# [作業指示]
#1 近親婚の禁止を社会学から説明する文章のうち、「Durkheimはオーストラリア原住民」で始まる段落で丸括弧に入っている語句を、出てくる順にすべて挙げなさい。
#2 近親婚の禁止を社会学から説明する文章を、最後の文の後から書き継ぎなさい。

═════ 原典資料

蕃神義雄 部族民通信

レヴィストロース著作悲しき熱帯、神話学4部作を紹介している。

親族の基本構造13社会学からの説明(3)

2021年03月05日 | 小説
(2021年3月5日)なぜ近親婚は禁止されるか。社会学からの説明を続けます。
Durkheimはオーストラリア原住民(アボリジン)の社会をして、原始時代の形態を残す遺構、ひいては人類共通の祖型社会であるとした。彼らは特定の動物を先祖、守護神と仰ぐ「トーテム信仰」をいまも抱き、トーテムそのものが部族の独自性(identite)を保証する。その独自とは具体的で目に見える物質「血」と結びつき、社会の起源とその立ち位置を魔術生物的(magico-biologie)に説明して、部族のよりどころとしている(24頁)。トーテムが族民統合の象徴であれば「血」はその機能、表彰とも言える。よって「血」は族民に不可触、怖れとなる。(この解釈の根拠は後の引用に)
Cette crainte du sang clanique est particulièrement intense dans le cas du sang menstrual, et elle explique pour quoi, dans la pluspart des sociétiés primitives, les femmes sont , d’abord à l’occasion de leurs règles, puis d’une facon plus générale, objet de croyanaces magiques et frappées d’interdits spéciaux.(24頁)
部族民が怖れる「血」は女性の月経に及ぶ。多くの未開社会において女性が、月経時には特に怖れが伴い、平時においても魔術信心の対象となる特例的禁止の対象であることを、この怖れが説明している。

この引用の後の文でDurkheimは団結としての「血」が怖れに変わり、女性の不可触化に至る慣習につながった過程を記している。<La prohibition touchant les femmes et leur ségrégation, telle qu’elle s’exprime dans la règle d’exogamie, ne seraient donc que la répercussion lointaine de croyanaces religeuses …. 月経はrépercussion lointaine de croyances religeuses古い信仰の遺構であり、同族の女性と性関係を持つは禁忌となった。

══════════
═════ 提供資料

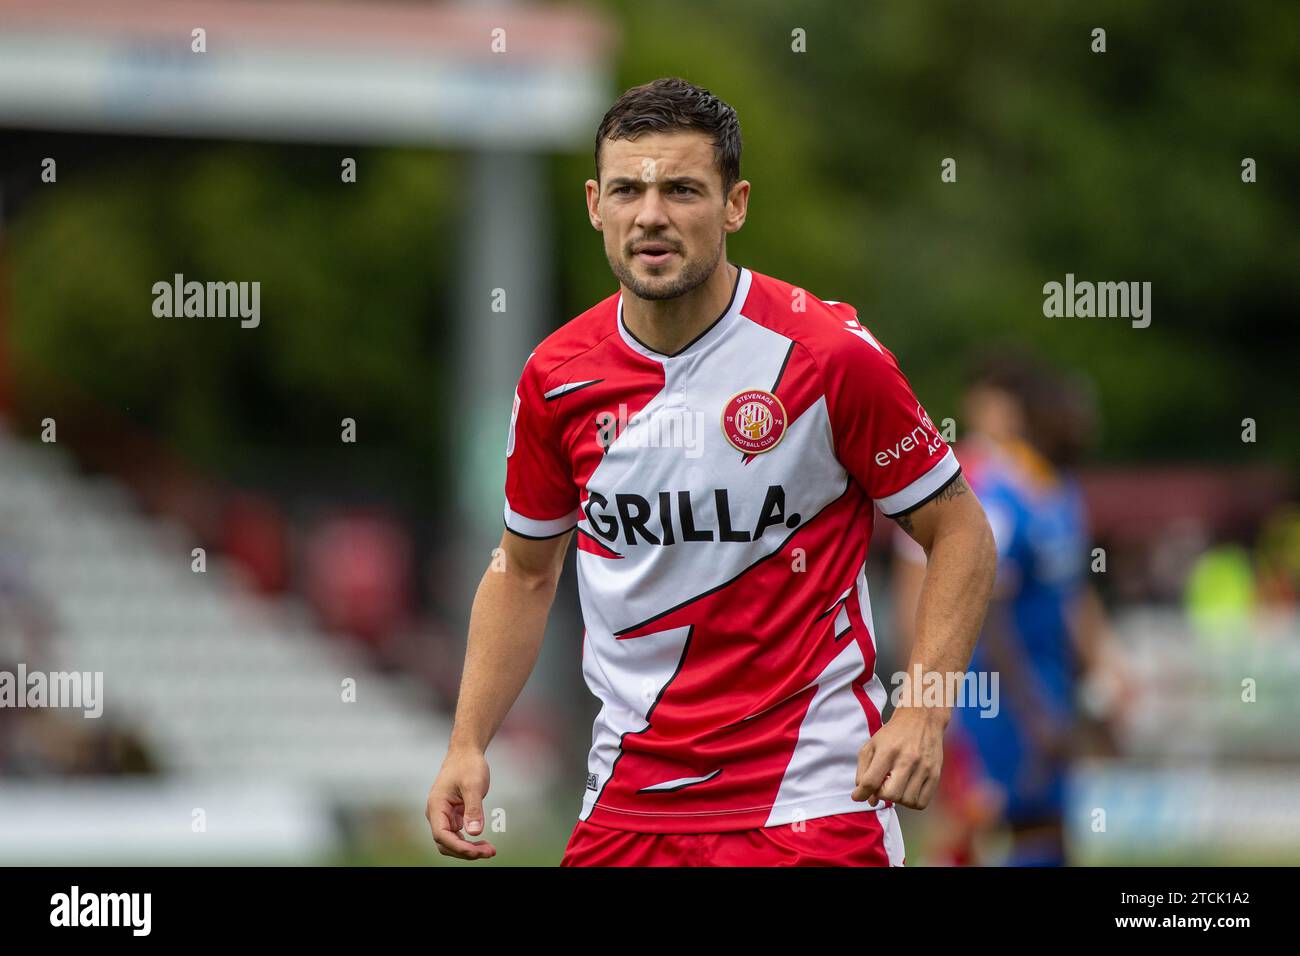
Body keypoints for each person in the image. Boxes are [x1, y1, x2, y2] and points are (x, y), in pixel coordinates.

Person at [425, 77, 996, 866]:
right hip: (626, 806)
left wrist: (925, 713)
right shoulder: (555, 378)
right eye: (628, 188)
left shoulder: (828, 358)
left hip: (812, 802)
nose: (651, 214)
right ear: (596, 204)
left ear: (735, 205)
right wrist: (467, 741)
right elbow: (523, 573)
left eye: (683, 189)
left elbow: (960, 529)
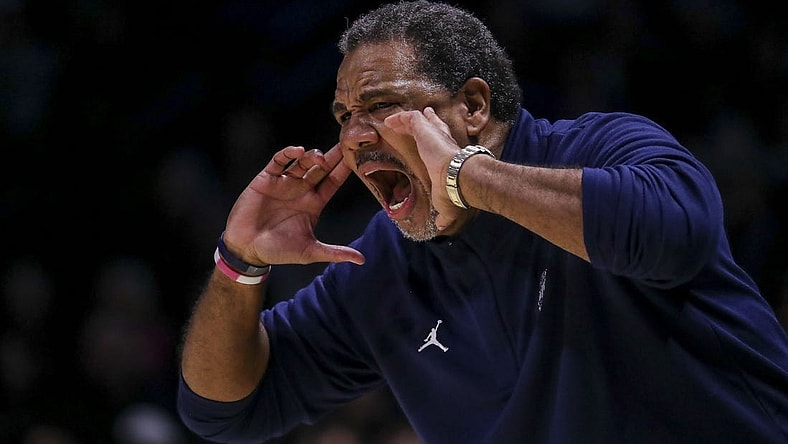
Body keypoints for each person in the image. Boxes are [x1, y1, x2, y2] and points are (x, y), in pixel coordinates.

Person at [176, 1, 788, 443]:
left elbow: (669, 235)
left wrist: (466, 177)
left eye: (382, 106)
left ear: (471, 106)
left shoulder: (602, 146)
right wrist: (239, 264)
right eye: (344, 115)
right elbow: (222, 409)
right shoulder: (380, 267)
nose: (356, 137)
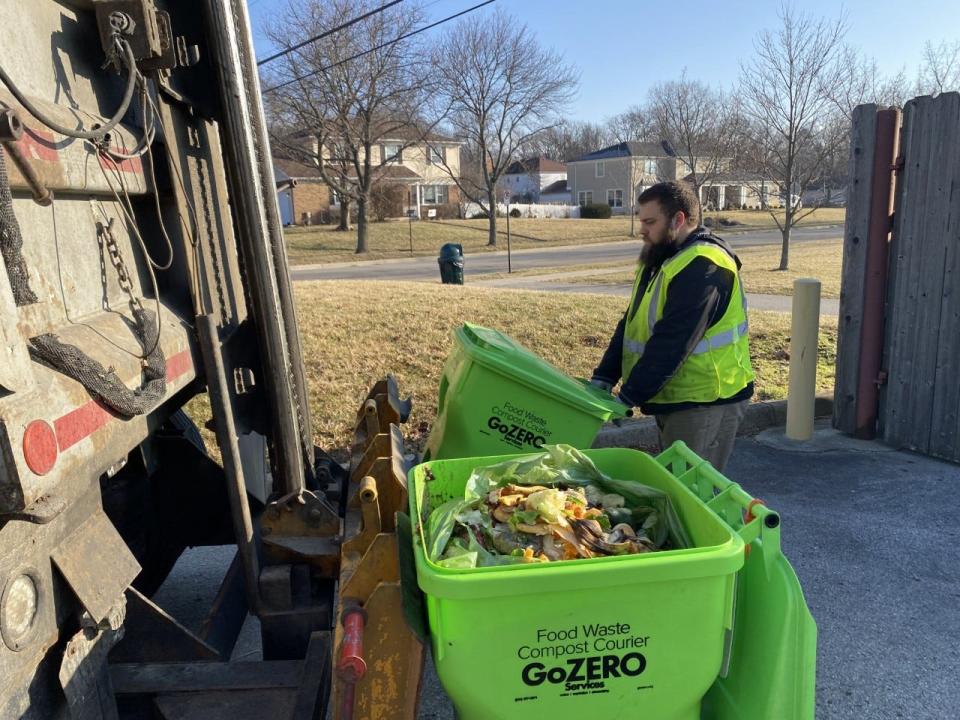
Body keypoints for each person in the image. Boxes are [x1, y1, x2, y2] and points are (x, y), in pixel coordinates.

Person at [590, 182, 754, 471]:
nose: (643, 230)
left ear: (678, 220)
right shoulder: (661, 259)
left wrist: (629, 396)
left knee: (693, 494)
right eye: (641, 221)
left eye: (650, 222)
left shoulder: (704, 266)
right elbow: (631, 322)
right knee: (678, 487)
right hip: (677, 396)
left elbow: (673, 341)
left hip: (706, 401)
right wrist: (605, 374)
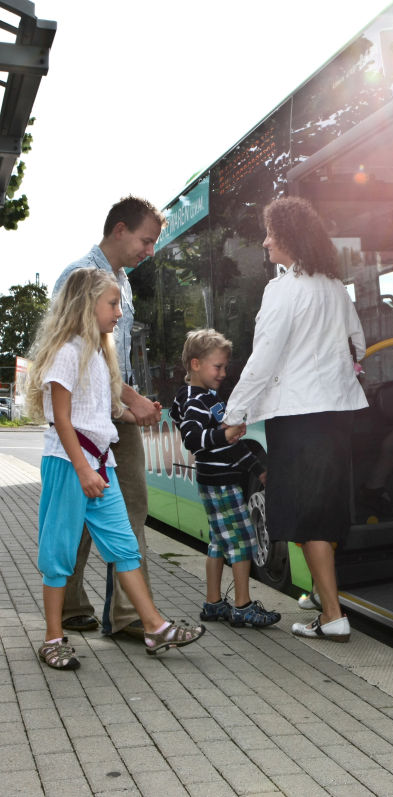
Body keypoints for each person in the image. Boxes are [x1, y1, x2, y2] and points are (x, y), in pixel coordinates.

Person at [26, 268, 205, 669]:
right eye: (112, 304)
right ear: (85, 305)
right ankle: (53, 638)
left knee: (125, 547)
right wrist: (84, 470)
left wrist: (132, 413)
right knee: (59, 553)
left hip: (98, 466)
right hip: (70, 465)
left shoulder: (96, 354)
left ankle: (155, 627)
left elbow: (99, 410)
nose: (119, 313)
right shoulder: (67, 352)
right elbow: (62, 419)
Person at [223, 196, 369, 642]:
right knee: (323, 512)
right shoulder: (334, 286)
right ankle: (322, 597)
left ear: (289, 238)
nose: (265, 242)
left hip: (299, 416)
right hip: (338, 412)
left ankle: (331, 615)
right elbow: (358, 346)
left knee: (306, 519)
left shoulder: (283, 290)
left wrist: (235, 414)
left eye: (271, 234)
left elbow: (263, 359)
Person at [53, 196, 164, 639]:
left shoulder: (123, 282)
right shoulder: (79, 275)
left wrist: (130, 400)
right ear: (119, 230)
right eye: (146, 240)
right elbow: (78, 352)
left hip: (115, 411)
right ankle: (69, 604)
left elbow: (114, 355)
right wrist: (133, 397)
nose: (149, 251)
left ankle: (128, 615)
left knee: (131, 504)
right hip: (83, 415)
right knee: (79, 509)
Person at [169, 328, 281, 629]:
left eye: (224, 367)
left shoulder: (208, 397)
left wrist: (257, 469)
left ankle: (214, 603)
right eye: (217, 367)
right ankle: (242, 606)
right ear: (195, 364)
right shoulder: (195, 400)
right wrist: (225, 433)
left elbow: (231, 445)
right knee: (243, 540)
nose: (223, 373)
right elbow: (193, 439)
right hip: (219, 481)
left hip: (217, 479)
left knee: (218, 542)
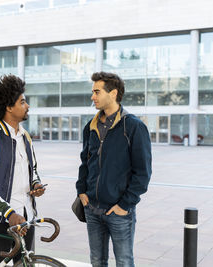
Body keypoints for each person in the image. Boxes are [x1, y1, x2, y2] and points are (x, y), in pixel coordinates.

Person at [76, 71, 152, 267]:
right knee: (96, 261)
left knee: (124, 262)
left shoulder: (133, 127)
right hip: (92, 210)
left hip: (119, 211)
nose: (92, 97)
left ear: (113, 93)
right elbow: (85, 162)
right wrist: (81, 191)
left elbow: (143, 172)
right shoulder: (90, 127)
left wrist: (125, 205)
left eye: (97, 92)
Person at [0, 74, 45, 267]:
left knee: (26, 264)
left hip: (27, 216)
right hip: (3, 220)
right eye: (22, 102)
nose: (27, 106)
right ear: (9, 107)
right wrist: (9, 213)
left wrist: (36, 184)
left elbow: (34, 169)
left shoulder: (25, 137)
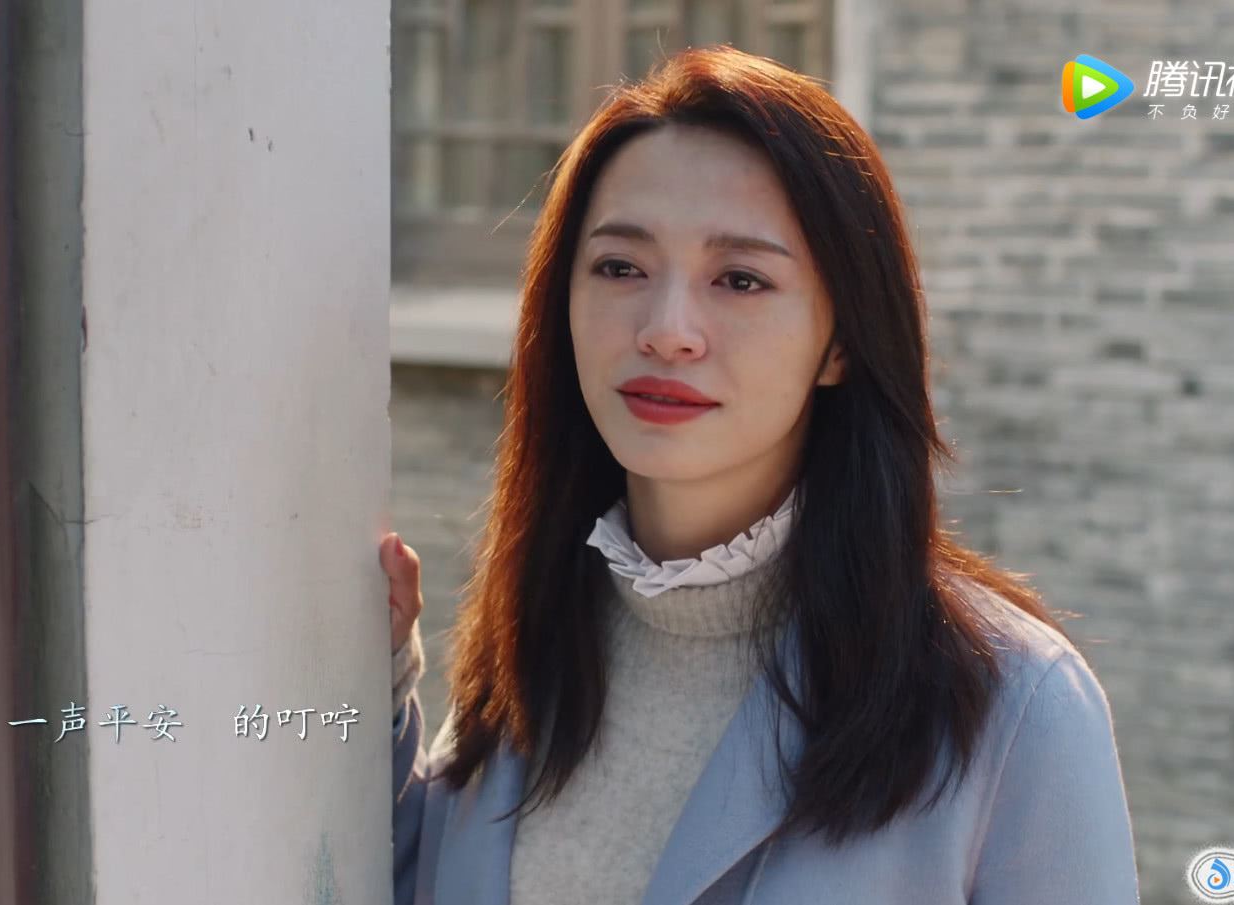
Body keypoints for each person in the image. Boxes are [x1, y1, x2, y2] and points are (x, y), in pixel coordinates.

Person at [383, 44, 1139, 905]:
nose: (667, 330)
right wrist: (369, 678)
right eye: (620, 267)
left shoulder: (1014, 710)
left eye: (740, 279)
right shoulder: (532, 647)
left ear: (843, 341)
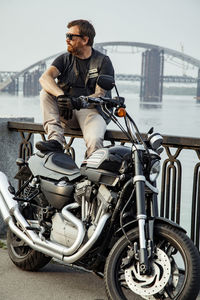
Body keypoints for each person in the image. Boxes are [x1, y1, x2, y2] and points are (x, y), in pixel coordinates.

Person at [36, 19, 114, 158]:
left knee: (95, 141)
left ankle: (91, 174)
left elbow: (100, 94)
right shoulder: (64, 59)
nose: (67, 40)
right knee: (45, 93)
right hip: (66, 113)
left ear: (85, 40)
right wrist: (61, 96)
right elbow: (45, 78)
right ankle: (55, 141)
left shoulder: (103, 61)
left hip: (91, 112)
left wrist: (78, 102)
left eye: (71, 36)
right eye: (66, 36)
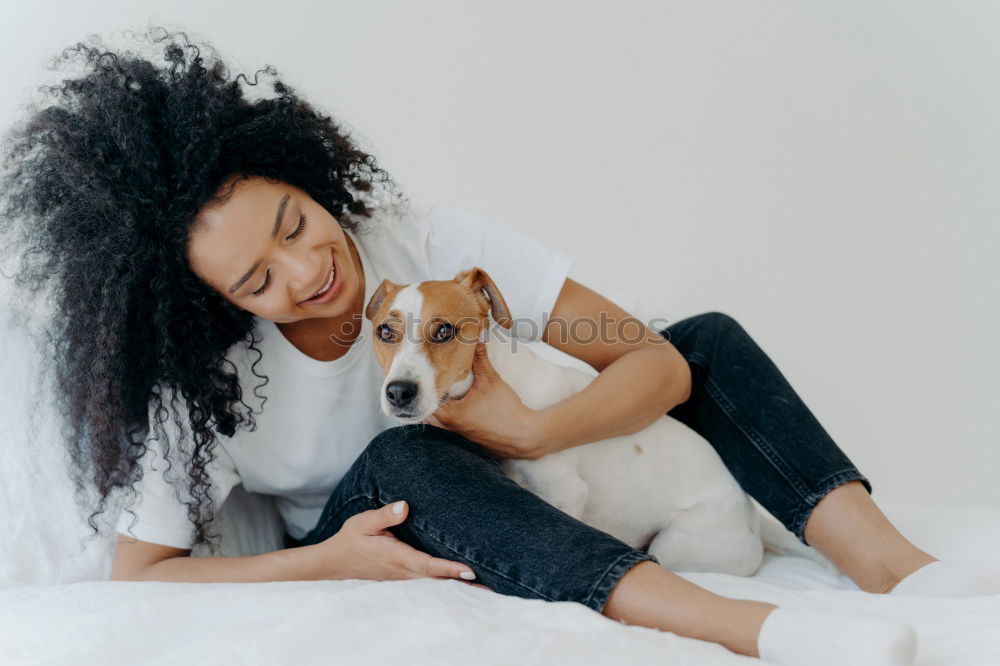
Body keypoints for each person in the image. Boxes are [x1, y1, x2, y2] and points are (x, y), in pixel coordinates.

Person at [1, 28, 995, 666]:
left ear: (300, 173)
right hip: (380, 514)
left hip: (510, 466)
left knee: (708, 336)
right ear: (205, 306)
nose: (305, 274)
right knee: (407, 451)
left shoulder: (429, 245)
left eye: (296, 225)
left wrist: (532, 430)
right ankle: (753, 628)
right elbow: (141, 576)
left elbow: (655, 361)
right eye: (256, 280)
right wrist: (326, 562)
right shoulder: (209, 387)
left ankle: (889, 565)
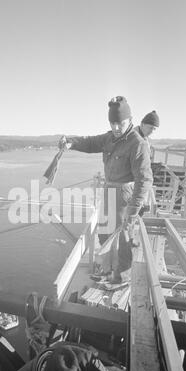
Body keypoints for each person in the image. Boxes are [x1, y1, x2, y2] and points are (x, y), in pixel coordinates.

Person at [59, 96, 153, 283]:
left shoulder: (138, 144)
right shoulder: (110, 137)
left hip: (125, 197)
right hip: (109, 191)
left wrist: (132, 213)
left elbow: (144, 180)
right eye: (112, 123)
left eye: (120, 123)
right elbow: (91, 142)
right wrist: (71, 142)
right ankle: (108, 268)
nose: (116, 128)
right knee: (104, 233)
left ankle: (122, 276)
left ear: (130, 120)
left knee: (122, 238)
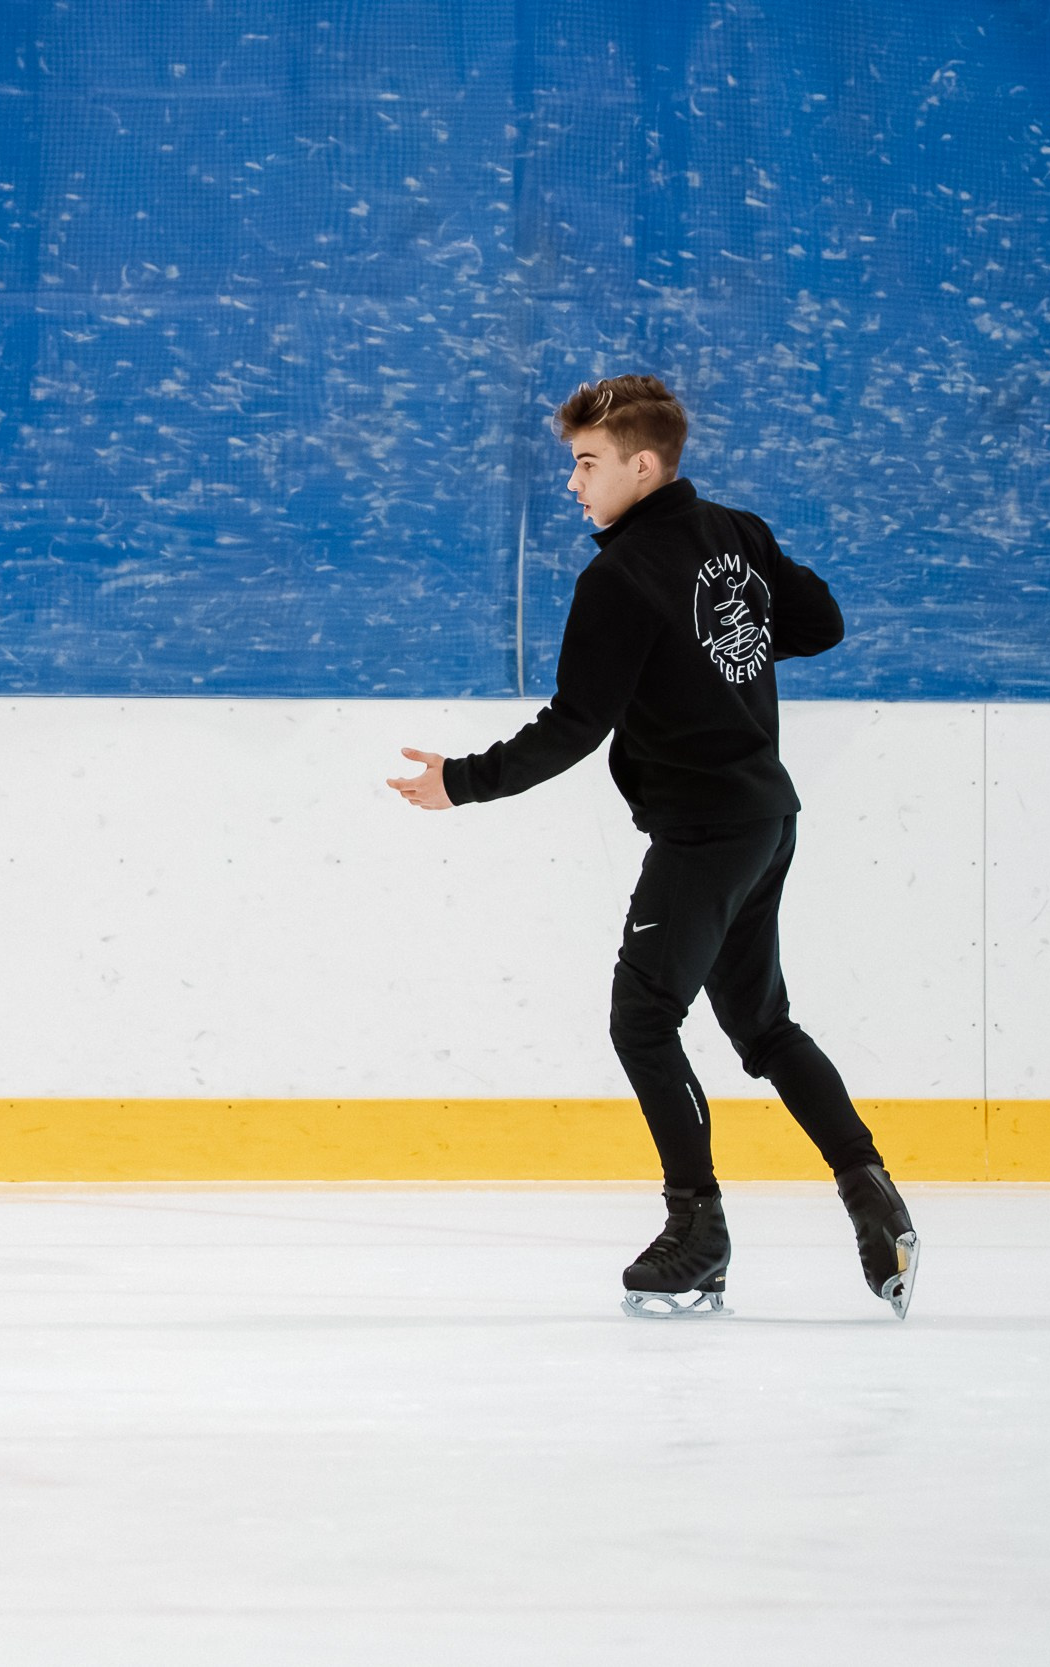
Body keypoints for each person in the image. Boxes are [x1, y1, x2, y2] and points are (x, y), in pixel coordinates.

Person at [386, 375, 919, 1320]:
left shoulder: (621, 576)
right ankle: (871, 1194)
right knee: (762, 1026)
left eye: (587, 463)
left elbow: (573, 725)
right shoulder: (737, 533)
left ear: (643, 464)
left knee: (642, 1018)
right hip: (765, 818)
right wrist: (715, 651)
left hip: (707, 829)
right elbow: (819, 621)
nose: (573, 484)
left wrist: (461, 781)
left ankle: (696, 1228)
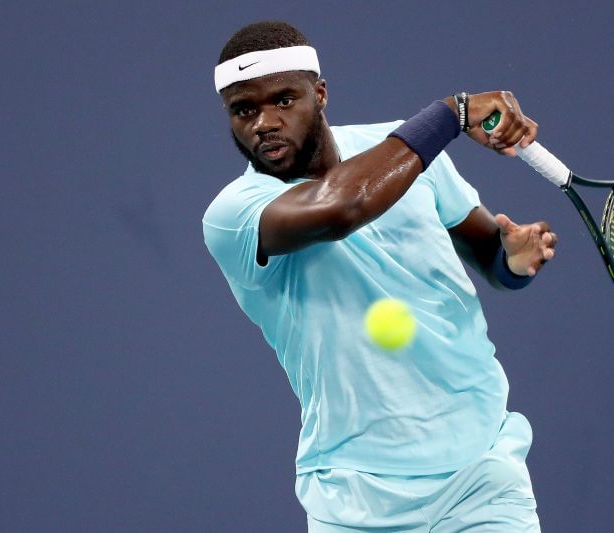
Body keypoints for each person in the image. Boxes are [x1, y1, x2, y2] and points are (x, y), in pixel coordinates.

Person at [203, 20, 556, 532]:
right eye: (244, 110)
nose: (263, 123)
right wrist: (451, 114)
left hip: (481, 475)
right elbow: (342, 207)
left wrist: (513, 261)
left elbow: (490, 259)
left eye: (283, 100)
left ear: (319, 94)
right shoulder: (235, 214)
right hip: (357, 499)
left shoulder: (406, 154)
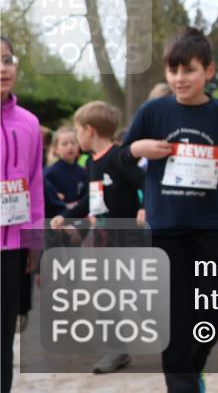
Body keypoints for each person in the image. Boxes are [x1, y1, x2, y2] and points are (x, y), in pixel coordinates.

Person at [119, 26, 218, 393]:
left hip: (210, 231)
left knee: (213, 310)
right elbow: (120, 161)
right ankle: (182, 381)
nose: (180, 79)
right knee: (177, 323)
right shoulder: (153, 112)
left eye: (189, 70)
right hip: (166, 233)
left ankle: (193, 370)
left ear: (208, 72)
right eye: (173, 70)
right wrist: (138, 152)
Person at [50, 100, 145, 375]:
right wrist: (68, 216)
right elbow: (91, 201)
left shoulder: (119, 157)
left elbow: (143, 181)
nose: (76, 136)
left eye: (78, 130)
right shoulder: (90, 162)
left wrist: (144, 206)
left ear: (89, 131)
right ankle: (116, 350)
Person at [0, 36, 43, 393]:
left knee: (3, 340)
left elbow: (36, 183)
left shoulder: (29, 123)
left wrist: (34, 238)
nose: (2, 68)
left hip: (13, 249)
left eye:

══════════

# [番号別解答]
#1
アボリジン
identite
magico-biologie
24頁
この解釈の根拠は後の引用に

#2
<un homme ne peut contracter mariage au sein de son propre clan, c’est que , en agissant autrement, il entrerait en contact ou risquerait d’entrer en contact , avec ce sang qui est le signe visible et l’expression substantielle de sa parenté avec son totem.(同)
男は同族(clan支族)の女と婚姻関係を結んではならない。 この戒めと別の行動を取ると彼は同じトーテムの親族である女が持つ、目に見える具体的な表象の「血」との接触を犯すこととなる。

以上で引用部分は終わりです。